Summary from How To Win Friends and Influence People by Dale Carnegie. I read this book recently and I thought it was a beautiful reminder especially for those who want to know how to understand people and how to get along with them. Aren’t we all interested in how to make people like us and how to win others to our way of thinking? This kind of education, states Carnegie, is the ability to meet life’s situations, for the great aim of education is not knowledge but action. Knowledge that is used sticks to the mind and I hope these fundamentals in handling people will help you to be a better person:
1. Don’t criticise, condemn or complain
It is easier to find praise than to find fault. Ninety-nine times out of a hundred, people don’t criticise themselves for anything no matter how wrong it may be. Criticism is futile because it puts a person on the defensive and usually makes him or her strive to justify themselves. Criticism is dangerous because it wounds a person’s precious pride, hurts his sense of importance and arouses resentment.
“Don’t complain about the snow on your neighbor’s roof,” said Confucius, “when your own doorstep is unclean.”
Many fools can criticise, condemn and complain and most fools do. But it takes character and self-control to be understanding and forgiving. ‘A great man shows his greatness by the way he treats little men.’
2. Give honest and sincere appreciation
The greatest asset a person can possess is the ability to arouse enthusiasm and to develop the best in others by appreciation and encouragement. The difference between appreciation and flattery is simple. One is sincere the other is not. One comes from the heart out, the other teeth out.
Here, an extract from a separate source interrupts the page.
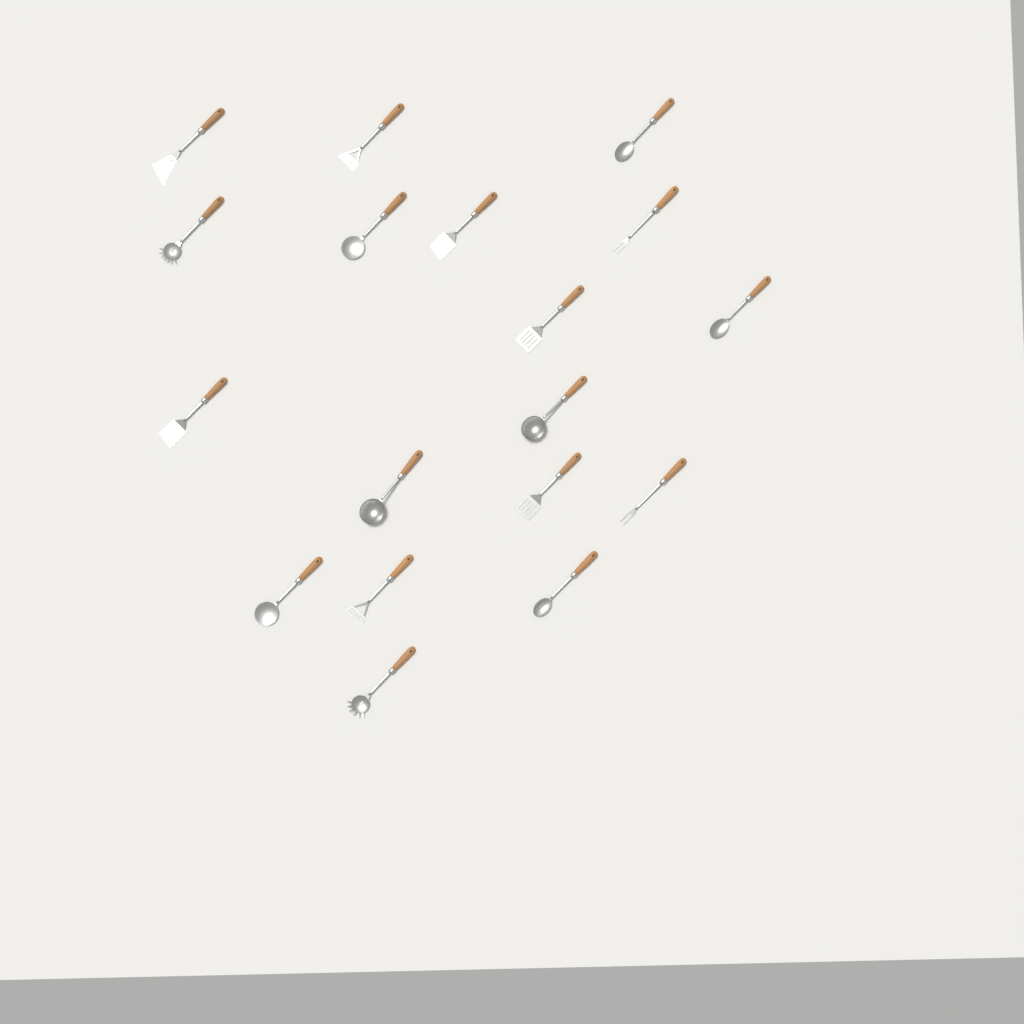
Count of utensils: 18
One is unselfish, the other selfish. One is universally admired; the other universally condemned.
“Don’t be afraid of enemies who attack you. Be afraid of friends who flatter you.”
Flattery is telling the other person precisely what he thinks about himself. Finally, be hearty in your approbation and lavish in your praise, and people will cherish your words and treasure them.
3. Arouse in the other person an eager want
The only way to influence people is to talk about what they want and show them how to get it. Tomorrow you may want to persuade someone and before you speak ask yourself, “How can I make this person want to do it?”.
“If there is any one secret of success,” said Henry Ford, “it lies in the ability to get the other person’s point of view and see things from that person’s angle as well as from your own.
In Conclusion, when we have a brilliant idea, instead of making others think it is ours, why not let them cook and stir the idea themselves. They will regard it as their own, they will like it and maybe eat a couple of helpings from it.